Senin, 02 Juni 2008


Ikhlas Itu Menyerah

Ikhlas artinya menyerah. Menyerah pada kekuasaan Tuhan. Maknanya adalah bahwa kita harus ikhlas dalam dharma kita, atau bakti kita kepada Sang Pencipta. Pengertiannya, segala apa yang kita lakukan haruslah demi meningkatkan bakti kita kepada Tuhan. Jika saya seorang karyawan misalnya, apa yang saya kerjakan tidaklah untuk atasan saya atau pemilik perusahaan dimana saya bekerja, melainkan untuk meningkatkan bakti saya kepada Tuhan.

Intinya, jika segala apa yang kita kerjakan adalah demi meningkatkan bakti kita kepada Sang Pencipta, maka kedamaian dan ketenteraman akan meresapi bukan saja dalam diri kita pribadi, tetapi juga pada sesama, amemangun karyƩnak tyasing sesami. Caranya adalah dengan kepati amarsudi sudaning hawa lan nepsu.
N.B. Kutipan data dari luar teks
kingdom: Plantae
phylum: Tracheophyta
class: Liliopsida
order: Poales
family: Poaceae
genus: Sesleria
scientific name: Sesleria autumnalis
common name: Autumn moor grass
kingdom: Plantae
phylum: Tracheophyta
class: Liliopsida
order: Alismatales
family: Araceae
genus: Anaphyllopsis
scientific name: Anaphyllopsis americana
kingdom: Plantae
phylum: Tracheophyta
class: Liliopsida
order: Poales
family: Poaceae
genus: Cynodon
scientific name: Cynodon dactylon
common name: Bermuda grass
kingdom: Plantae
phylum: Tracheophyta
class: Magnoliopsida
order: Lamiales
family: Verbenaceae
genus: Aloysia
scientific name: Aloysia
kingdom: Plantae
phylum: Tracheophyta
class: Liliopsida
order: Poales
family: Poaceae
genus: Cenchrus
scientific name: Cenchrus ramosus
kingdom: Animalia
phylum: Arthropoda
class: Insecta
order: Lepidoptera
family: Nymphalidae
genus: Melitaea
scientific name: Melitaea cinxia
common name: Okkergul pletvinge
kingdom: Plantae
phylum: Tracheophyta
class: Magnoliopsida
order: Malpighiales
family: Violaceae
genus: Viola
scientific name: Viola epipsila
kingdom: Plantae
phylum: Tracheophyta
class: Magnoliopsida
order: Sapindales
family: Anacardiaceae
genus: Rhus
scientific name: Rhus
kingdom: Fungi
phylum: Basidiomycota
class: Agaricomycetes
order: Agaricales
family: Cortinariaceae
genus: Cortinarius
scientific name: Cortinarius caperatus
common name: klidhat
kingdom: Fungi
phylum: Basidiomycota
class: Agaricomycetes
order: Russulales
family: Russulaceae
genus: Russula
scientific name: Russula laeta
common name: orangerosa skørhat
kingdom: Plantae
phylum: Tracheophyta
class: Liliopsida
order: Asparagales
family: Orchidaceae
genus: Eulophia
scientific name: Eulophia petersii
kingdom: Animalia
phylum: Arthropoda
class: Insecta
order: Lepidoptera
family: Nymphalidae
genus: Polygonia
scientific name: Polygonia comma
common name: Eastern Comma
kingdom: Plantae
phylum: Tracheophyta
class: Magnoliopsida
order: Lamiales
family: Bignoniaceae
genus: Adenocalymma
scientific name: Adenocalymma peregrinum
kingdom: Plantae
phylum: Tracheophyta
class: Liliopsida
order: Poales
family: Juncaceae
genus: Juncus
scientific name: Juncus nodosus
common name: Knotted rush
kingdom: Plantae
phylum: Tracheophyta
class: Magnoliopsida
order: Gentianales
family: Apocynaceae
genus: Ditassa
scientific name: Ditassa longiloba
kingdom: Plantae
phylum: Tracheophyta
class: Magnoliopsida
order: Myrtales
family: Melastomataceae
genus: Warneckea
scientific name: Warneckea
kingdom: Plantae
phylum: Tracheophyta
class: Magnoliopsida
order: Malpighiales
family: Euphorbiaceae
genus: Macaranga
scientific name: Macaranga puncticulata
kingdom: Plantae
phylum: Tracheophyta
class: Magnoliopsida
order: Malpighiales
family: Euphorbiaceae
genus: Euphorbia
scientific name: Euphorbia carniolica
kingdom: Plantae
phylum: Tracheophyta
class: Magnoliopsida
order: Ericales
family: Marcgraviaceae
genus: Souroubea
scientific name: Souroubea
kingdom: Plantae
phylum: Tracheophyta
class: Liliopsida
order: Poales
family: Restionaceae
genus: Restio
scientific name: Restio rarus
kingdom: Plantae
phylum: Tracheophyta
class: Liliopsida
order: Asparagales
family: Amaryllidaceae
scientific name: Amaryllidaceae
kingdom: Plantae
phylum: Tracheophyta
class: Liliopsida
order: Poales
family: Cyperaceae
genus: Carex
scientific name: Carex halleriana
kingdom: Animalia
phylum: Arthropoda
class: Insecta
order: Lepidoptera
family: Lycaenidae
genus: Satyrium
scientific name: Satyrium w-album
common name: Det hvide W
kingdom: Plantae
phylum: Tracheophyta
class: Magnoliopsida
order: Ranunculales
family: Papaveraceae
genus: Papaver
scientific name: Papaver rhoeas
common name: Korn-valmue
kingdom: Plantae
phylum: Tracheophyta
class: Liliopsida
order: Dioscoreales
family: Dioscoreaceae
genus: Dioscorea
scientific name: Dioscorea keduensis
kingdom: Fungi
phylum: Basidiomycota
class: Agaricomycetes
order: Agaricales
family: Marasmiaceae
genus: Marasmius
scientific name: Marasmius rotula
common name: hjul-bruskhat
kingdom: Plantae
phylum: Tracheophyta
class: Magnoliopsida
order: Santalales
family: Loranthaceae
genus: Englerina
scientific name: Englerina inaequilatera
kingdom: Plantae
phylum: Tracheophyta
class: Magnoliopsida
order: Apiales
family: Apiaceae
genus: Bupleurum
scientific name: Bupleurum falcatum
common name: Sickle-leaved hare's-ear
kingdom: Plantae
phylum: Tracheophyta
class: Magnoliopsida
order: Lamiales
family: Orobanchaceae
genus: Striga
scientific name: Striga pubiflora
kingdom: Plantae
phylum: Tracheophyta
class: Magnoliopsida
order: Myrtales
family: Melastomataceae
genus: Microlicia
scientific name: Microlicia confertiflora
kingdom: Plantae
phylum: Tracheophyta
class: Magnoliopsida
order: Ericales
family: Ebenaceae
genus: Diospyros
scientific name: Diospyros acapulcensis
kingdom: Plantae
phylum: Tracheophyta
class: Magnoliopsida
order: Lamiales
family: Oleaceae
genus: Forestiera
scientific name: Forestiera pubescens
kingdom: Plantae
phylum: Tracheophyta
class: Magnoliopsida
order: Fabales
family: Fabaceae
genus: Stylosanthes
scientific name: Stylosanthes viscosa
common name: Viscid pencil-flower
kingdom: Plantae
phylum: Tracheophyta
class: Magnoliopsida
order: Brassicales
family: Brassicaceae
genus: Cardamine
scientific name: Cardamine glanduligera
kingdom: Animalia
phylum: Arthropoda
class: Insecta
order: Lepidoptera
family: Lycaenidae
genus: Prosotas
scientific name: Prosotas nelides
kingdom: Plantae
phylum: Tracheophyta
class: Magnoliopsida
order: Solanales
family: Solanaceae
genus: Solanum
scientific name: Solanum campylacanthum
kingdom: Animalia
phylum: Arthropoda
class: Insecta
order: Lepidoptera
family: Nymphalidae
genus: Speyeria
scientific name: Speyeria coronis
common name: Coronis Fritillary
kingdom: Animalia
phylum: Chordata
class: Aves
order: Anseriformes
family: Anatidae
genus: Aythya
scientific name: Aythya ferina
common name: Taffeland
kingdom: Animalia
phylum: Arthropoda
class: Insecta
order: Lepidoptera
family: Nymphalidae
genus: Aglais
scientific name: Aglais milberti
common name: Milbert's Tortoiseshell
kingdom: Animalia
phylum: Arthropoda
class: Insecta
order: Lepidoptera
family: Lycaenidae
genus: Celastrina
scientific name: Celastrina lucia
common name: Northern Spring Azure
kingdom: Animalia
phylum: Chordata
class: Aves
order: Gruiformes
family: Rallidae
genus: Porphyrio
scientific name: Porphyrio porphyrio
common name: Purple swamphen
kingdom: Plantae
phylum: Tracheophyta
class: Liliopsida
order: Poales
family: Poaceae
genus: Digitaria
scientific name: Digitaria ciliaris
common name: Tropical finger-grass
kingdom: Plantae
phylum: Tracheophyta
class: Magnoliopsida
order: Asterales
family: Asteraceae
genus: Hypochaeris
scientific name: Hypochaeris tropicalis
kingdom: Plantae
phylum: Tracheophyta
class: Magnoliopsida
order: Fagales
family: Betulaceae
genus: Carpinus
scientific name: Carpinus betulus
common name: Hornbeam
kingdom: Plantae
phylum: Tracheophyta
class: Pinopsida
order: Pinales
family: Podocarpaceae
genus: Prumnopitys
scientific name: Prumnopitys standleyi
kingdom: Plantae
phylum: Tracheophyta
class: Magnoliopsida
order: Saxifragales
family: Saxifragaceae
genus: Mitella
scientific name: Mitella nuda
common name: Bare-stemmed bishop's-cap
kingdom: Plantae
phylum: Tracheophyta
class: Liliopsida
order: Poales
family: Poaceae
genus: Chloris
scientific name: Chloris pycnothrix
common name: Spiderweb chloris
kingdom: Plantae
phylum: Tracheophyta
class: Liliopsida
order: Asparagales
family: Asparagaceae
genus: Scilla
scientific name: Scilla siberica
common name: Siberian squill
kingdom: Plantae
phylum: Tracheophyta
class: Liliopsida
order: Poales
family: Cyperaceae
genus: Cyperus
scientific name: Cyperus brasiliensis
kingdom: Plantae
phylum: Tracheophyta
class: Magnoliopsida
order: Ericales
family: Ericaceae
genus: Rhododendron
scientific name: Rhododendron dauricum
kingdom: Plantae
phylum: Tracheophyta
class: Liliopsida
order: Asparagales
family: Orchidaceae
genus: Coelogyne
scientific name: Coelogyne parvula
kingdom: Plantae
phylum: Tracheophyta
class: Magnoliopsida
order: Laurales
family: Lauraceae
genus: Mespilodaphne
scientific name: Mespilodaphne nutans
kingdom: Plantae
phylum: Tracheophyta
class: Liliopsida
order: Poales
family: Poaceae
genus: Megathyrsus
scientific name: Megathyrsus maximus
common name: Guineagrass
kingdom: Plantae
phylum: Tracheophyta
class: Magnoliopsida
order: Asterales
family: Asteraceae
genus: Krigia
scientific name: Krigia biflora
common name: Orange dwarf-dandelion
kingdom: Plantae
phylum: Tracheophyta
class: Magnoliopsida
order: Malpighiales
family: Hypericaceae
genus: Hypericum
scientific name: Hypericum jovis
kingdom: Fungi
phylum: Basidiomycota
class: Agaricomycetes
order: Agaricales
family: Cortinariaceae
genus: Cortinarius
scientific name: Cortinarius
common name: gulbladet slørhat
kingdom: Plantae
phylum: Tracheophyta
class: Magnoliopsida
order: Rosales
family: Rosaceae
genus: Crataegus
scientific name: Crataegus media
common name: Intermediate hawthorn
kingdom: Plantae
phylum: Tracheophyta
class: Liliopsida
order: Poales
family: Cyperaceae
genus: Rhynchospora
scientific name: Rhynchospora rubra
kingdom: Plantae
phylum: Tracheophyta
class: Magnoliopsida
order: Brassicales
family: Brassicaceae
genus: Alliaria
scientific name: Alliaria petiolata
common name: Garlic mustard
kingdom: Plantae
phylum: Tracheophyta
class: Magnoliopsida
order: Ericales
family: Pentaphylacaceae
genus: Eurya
Pinesu tapa brata tanapi ing siang ratri.

Paradigma ini berangkat dari pengertian bahwa Tuhan menciptakan segala sesuatu dengan paham keikhlasan. Sehingga residupun didaur ulang secara alamiah. Artinya segala ciptaan seharusnyalah menyerahkan diri kepada yang menciptakannya. Dengan demikian bisalah disimpulkan bahwa perspektif keikhlasan selalu berlandaskan pada kepasrahan. Tetapi keihklasan juga mengandung makna sebuah upaya penyempurnaan diri dengan terus-menerus menuntut ilmu, sebab hanya dengan ilmulah manusia bisa sampai ke tataran purba diri. Dimensi lain dalam menyerah adalah bekerja dengan sepenuh jiwa dan raga, selesai dengan sempurna tepat pada waktunya. Bahwa segala yang kita lakukan dan kerjakan haruslah dengan cara pandang bahwa bekerja itu adalah ibadah, yang artinya sebuah proses pemuliaan diri di hadapan Sang Pencipta. Kalau sebuah lagu saja, misalnya yang diciptakan oleh Mozart bisa mengharumkan nama penciptanya, mengapa kita sebagai makhluk yang paling sempurna dari seluruh ciptaan Tuhan, tidak bisa berbakti dengan penuh keikhlasan, demi mengharumkan nama Tuhan? Kenapa kita hidup selalu menggunakan bahasa kekuasaan? Tidakkah sudah saatnya kita beralih ke bahasa cinta kasih? Demi mengharumkan dan mengagungkan nama Tuhan? Sanggupkan kita mengubah kata aku dan kamu menjadi kita? Sehingga jika saya menyakiti orang lain berarti menyakiti diri sendiri dan itu juga berarti menyakiti yang menciptakan kita?

Tidak mungkinkah kita saling membantu sesama untuk menuju keluhuran dan kehormatan di hadapan Pencipta?